[MATERIALS PROVIDED]:
***

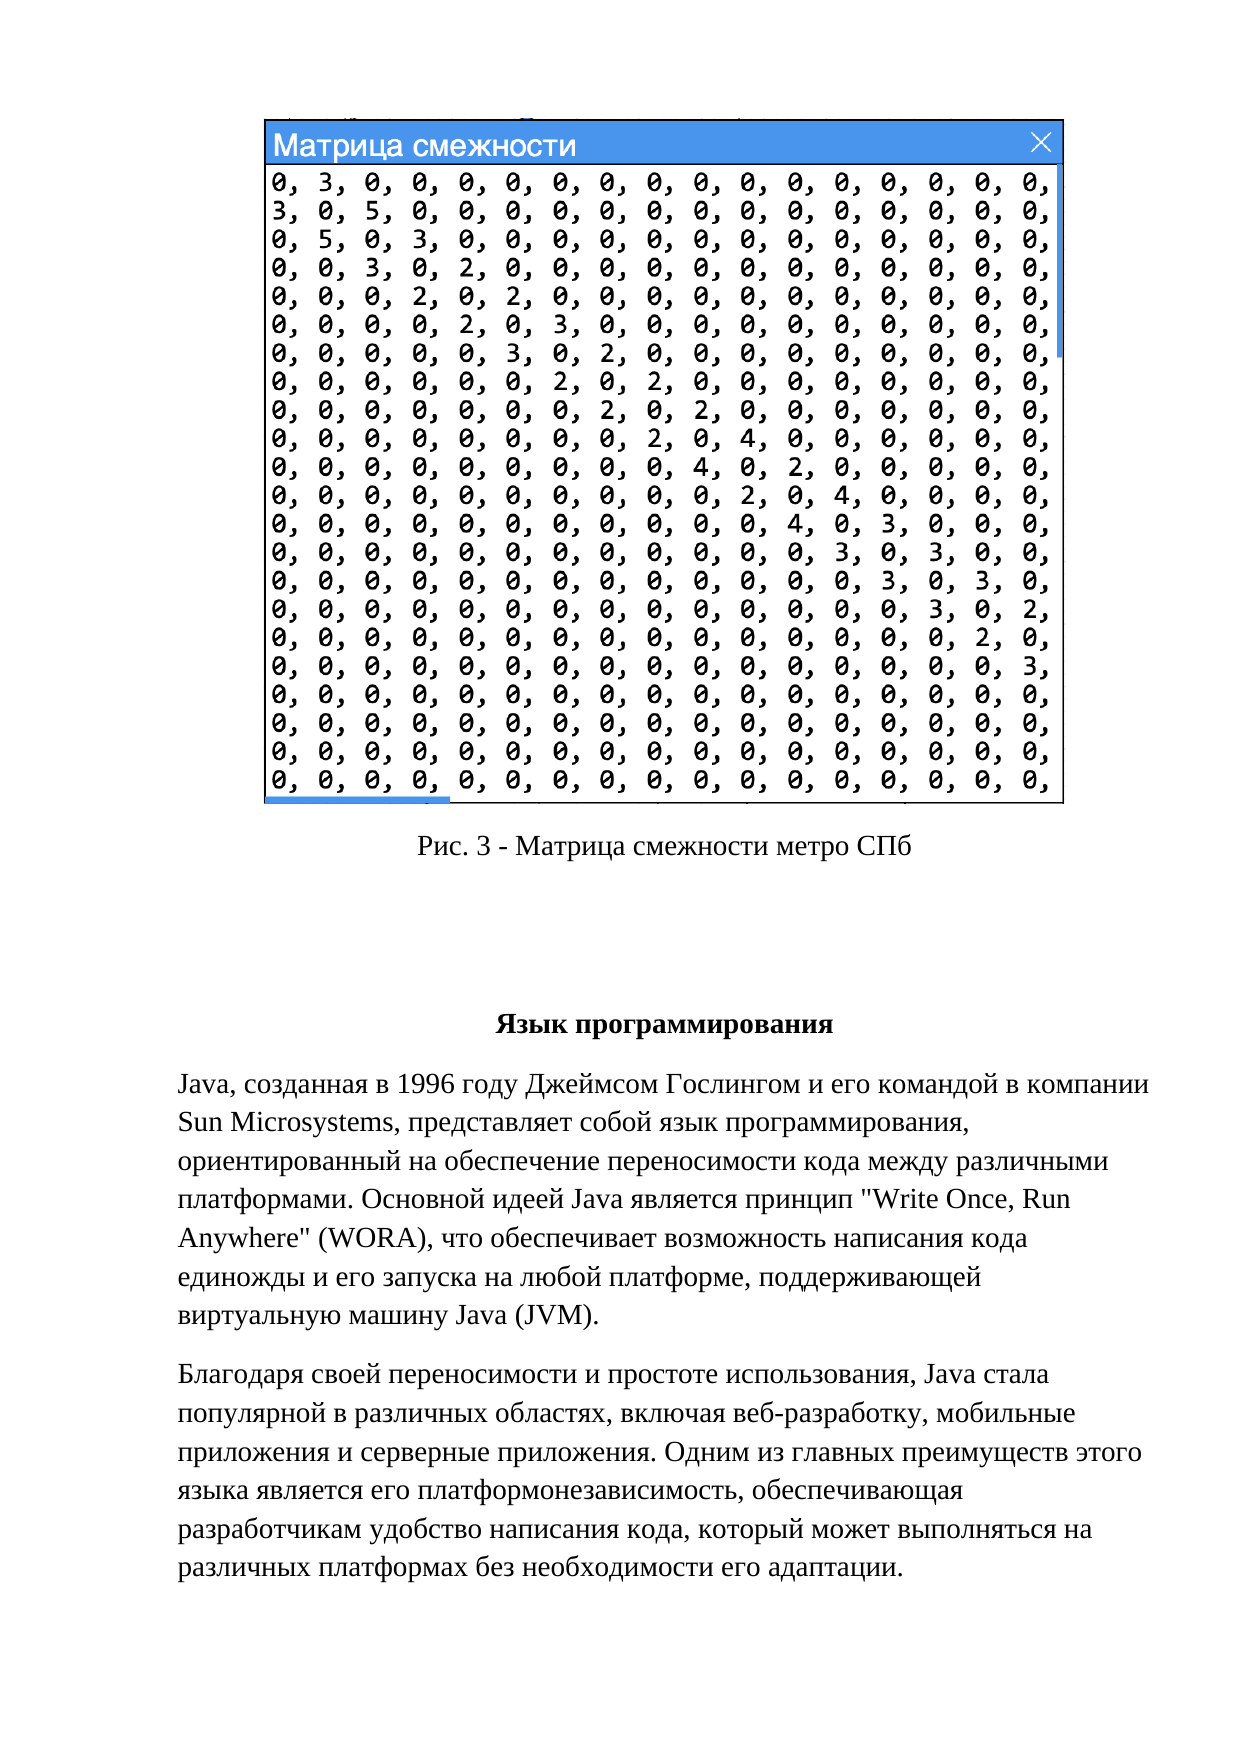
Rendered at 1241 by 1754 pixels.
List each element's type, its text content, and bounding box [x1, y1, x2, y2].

text Язык программирования [177, 1007, 1152, 1040]
text Рис. 3 - Матрица смежности метро СПб [177, 828, 1152, 862]
text Java, созданная в 1996 году Джеймсом Гослингом и его командой в компании Sun Microsystems, представляет собой язык программирования, ориентированный на обеспечение переносимости кода между различными платформами. Основной идеей Java является принцип "Write Once, Run Anywhere" (WORA), что обеспечивает возможность написания кода единожды и его запуска на любой платформе, поддерживающей виртуальную машину Java (JVM). [177, 1066, 1152, 1331]
picture [263, 118, 1066, 804]
text Благодаря своей переносимости и простоте использования, Java стала популярной в различных областях, включая веб-разработку, мобильные приложения и серверные приложения. Одним из главных преимуществ этого языка является его платформонезависимость, обеспечивающая разработчикам удобство написания кода, который может выполняться на различных платформах без необходимости его адаптации. [177, 1357, 1152, 1583]
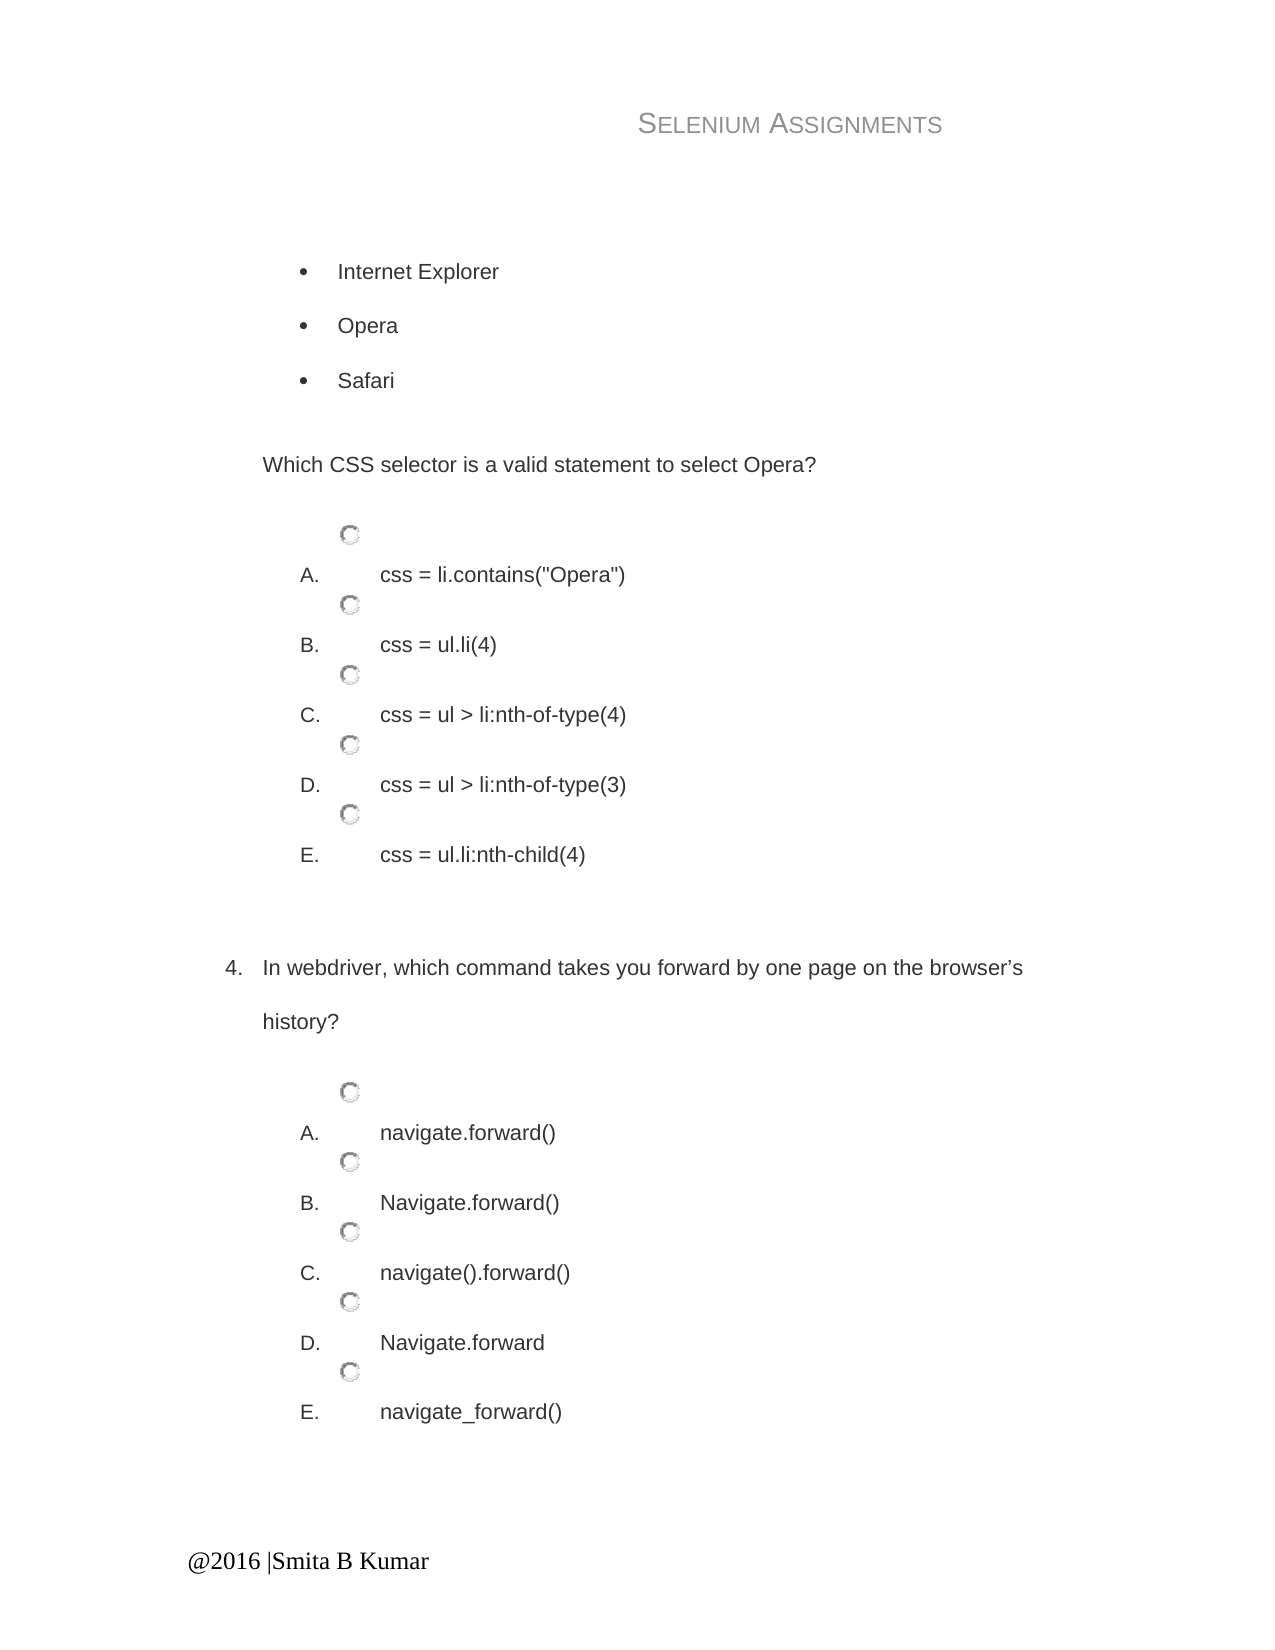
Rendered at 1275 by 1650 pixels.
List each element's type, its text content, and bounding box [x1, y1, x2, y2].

***

Please reprint the whole listing exactly and omit its pictures.

[ANSWER AREA]:
Rendered at 1241 by 1754 pixels.
List each element's type, its text content, and bounding box [x1, y1, x2, y2].

text Язык программирования [177, 1007, 1152, 1040]
text Рис. 3 - Матрица смежности метро СПб [177, 828, 1152, 862]
text Java, созданная в 1996 году Джеймсом Гослингом и его командой в компании Sun Microsystems, представляет собой язык программирования, ориентированный на обеспечение переносимости кода между различными платформами. Основной идеей Java является принцип "Write Once, Run Anywhere" (WORA), что обеспечивает возможность написания кода единожды и его запуска на любой платформе, поддерживающей виртуальную машину Java (JVM). [177, 1066, 1152, 1331]
picture [263, 118, 1066, 804]
text Благодаря своей переносимости и простоте использования, Java стала популярной в различных областях, включая веб-разработку, мобильные приложения и серверные приложения. Одним из главных преимуществ этого языка является его платформонезависимость, обеспечивающая разработчикам удобство написания кода, который может выполняться на различных платформах без необходимости его адаптации. [177, 1357, 1152, 1583]
Rendered at 1275 by 1650 pixels.
List each element's type, its text content, and bounding box [x1, y1, x2, y2].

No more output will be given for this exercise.